I sneaked up behind her. I turned her around. She looked up into my eyes. I saw her face, and her face disappeared, and I saw Lieutenant Mather.

I lunged at her. I grabbed her throat and shook her. I squeezed till I felt something crack, and I kept on squeezing. I heard screaming and shouting, but I dragged Lieutenant Mather over to a corner of the set and kept squeezing until he was heavy in my arms, and I put him on the ground.

I looked at the body on the floor. It wasn’t Lieutenant Mather. It was Iris Morell. Everyone was running around and yelling. Harry Wattles came over.

“What have you done, you crazy son of a bitch? What the hell have you done?”

I kept thinking, He’s acting.

“She’s dead,” said Wattles. “Can’t you see that? You’ve killed her, you maniac!”

“Dead?” I said.

“Dead,” he repeated. “You strangled her, you fool!”

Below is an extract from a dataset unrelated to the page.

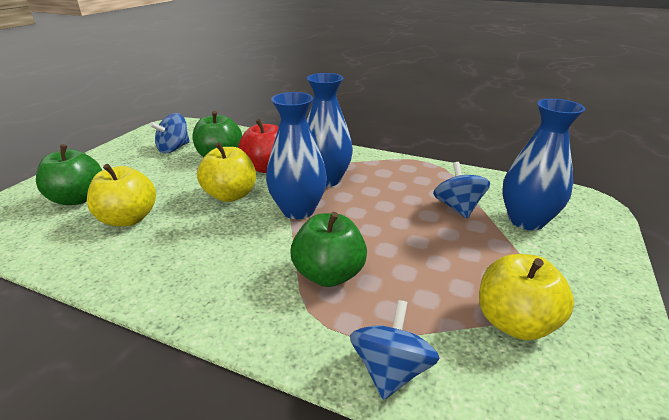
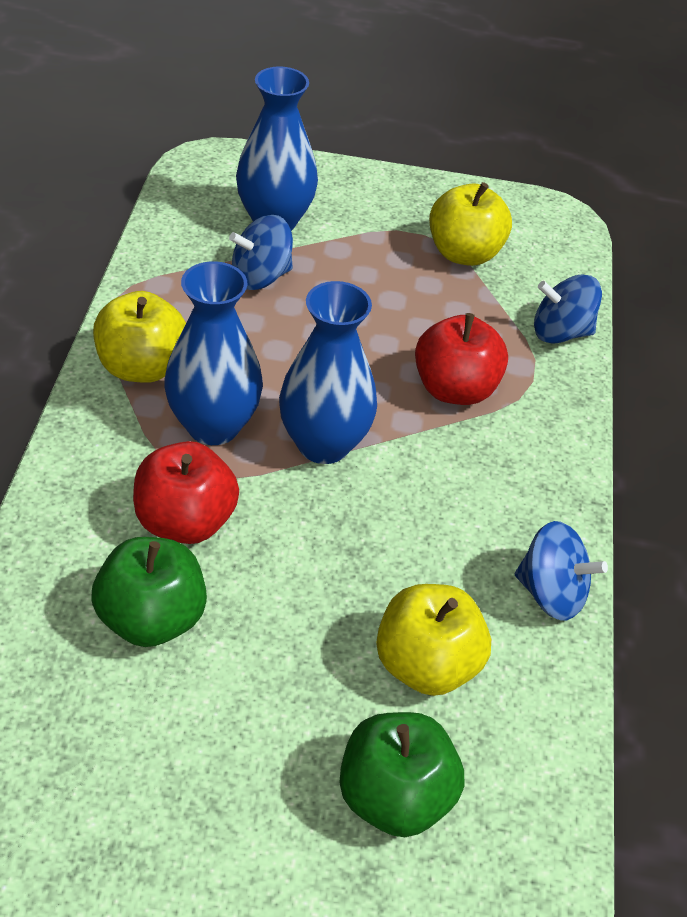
camera: 110 degrees left, 15 degrees up
blue spinning top [150,113,190,153] -> blue spinning top moved to [515,521,608,621]
yellow apple [197,142,256,202] -> yellow apple moved to [93,291,186,383]
green apple [291,212,367,287] -> red apple [415,313,508,405]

I had one of those moments of clarity.

Wattles had set me up. He’d sent me to Professor Landru’s. He’d sensed something about me, something dark and desperate. He knew that I could kill—that I wanted to kill, that I could kill with pleasure—if someone pushed the right buttons and pulled out all the right stops.

But what could I do? I couldn’t prove it. I couldn’t blame acting class. It was me who’d killed her, all these people saw me do it. It was my fault. I was guilty. I’d just been so goddamn desperate.

There was only one thing to do. I sat down and waited.